# Job A
Reproduce the records verbatim, from their first line through the line containing "236, 1417, 1167]", including both of those lines.

# Text
* * *

Similarly, in In re Blue Stone Real Estate, Construction & Development Corp., 392 B.R. 897 (Bankr. M.D. Fla. 2008), and In re Blue Stone Real Estate, Construction & Development Corp., 396 B.R. 555 (Bankr. M.D. Fla. 2008), the UST moved to appoint a trustee based on allegations of fraud and mismanagement. In response, the debtor moved for the appointment of a CRO. The court acknowledged that this was the debtor’s motivation in seeking the CRO appointment, stating that “[t]he change [in management] was initiated by the Debtors in possession as a reasonable reaction (indeed, one that a United States Trustee should be proud of provoking) to concerns raised by the United States Trustee.” 396 B.R. at 561 n.5.

The UST argued against the appointment of the CRO, asserting that under the Code only the UST has the explicit authority to the appoint a chapter 11 trustee, and that by granting the CRO expansive power, the CRO would be a de facto trustee. The court dismissed the UST’s argument that the CRO application was an “end-run” around §1104 and found it “disappointing” that the UST “has shown more regard for its ‘turf’—its territorial or organizational interests—than the larger interests of the bankruptcy system it is designed to serve.” 392 B.R. at 906. The court appointed the CRO under §1107 of the Code and provided the CRO with the same powers of a debtor-in-possession. Subsequent to that decision, the bankruptcy court certified an appeal directly to the Eleventh Circuit of the CRO appointment order. The issue on appeal is whether it is appropriate to appoint a CRO when a motion to appoint a chapter 11 trustee is pending.6

Similar issues were recently briefed in In re Salander-O’Reilly Galleries LLC, Case No. 07-30005 (Bankr. S.D.N.Y. 2007). In that case, the debtor allegedly sold artwork, which it did not own, without the consent or knowledge of the owners of the artwork. The debtor hired a CRO when an involuntary petition was filed against it, and the court approved the appointment of the CRO. The UST, joined by the creditors’ committee and several creditors, moved for the appointment of a chapter 11 trustee, arguing that there would be little doubt that “cause” would exist for the appointment of a chapter 11 trustee “but for” the appointment of the CRO. As in the 1031 and the Blue-Stone cases, the UST argued that the debtor should not be permitted to appoint its own trustee or to blunt cause by appointing a CRO. The debtor responded by arguing that there is no fraud by current management and that the deeds of prior management do not warrant cause to appoint a chapter 11 trustee.

* * *

# Job B
List every case the text on chapter 11 trustees and CROs cites with a full name and citation, giving each citation as shown.

* * *

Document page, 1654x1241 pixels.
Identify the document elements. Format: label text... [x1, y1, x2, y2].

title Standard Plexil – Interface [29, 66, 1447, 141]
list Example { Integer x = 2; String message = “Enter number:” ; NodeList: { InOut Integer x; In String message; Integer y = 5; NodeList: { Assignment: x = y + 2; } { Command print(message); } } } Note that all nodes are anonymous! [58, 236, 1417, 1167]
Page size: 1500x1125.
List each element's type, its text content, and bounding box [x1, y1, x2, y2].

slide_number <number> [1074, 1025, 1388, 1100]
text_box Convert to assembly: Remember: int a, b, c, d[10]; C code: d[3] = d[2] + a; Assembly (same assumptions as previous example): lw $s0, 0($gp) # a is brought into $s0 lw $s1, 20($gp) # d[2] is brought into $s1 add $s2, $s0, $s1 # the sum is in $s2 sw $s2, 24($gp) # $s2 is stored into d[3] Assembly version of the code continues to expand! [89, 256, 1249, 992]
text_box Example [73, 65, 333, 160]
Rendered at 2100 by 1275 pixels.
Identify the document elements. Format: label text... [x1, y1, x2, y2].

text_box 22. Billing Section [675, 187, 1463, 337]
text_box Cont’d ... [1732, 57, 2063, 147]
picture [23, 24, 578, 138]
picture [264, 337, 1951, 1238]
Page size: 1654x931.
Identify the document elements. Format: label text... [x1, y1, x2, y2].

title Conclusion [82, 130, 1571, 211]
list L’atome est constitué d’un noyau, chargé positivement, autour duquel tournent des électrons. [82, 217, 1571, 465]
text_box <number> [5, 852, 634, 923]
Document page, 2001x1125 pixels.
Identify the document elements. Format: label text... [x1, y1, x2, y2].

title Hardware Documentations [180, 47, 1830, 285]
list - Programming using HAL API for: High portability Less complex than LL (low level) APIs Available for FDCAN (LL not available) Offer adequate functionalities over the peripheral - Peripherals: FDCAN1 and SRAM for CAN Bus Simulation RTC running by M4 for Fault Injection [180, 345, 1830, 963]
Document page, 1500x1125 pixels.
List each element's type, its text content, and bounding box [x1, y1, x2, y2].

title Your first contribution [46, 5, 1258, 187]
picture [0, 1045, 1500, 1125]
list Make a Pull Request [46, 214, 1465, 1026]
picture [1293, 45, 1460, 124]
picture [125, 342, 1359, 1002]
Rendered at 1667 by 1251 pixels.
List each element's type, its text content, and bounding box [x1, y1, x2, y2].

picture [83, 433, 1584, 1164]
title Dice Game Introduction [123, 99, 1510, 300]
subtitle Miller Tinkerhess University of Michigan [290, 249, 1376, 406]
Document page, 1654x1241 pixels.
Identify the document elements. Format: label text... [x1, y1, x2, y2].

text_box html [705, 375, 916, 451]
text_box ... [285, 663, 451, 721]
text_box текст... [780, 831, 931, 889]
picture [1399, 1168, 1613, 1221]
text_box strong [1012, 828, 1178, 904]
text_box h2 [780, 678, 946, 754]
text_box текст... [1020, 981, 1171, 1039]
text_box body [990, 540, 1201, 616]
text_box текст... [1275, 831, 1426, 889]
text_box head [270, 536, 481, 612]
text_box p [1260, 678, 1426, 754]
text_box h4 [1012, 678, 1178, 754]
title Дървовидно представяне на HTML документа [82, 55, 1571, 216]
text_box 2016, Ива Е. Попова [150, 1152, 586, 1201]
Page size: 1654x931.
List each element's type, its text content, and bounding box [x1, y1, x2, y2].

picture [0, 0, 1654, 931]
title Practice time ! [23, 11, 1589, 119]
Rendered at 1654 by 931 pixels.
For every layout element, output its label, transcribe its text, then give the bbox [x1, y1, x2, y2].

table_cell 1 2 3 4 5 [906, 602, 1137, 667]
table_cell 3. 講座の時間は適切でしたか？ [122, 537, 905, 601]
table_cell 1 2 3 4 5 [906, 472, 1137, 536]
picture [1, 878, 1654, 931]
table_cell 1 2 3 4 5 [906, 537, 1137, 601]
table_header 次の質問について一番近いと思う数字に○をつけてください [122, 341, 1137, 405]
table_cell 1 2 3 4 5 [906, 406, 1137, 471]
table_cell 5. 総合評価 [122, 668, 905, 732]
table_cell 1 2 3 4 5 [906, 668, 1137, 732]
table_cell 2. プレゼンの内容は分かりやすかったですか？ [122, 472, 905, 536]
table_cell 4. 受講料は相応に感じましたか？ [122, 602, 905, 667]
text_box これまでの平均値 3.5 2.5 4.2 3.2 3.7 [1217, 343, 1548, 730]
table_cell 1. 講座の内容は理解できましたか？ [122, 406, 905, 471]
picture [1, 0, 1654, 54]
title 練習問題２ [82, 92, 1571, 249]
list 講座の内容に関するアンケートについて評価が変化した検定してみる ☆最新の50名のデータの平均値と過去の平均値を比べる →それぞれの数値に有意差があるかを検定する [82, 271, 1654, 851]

* * *

# Written answer A
Document page, 1654x1241 pixels.
Identify the document elements. Format: label text... [x1, y1, x2, y2].

title Standard Plexil – Interface [29, 66, 1447, 141]
list Example { Integer x = 2; String message = “Enter number:” ; NodeList: { InOut Integer x; In String message; Integer y = 5; NodeList: { Assignment: x = y + 2; } { Command print(message); } } } Note that all nodes are anonymous! [58, 236, 1417, 1167]

# Written answer B
- In re Blue Stone Real Estate, Construction & Development Corp., 392 B.R. 897 (Bankr. M.D. Fla. 2008)
- In re Blue Stone Real Estate, Construction & Development Corp., 396 B.R. 555 (Bankr. M.D. Fla. 2008)
- In re Salander-O'Reilly Galleries LLC, Case No. 07-30005 (Bankr. S.D.N.Y. 2007)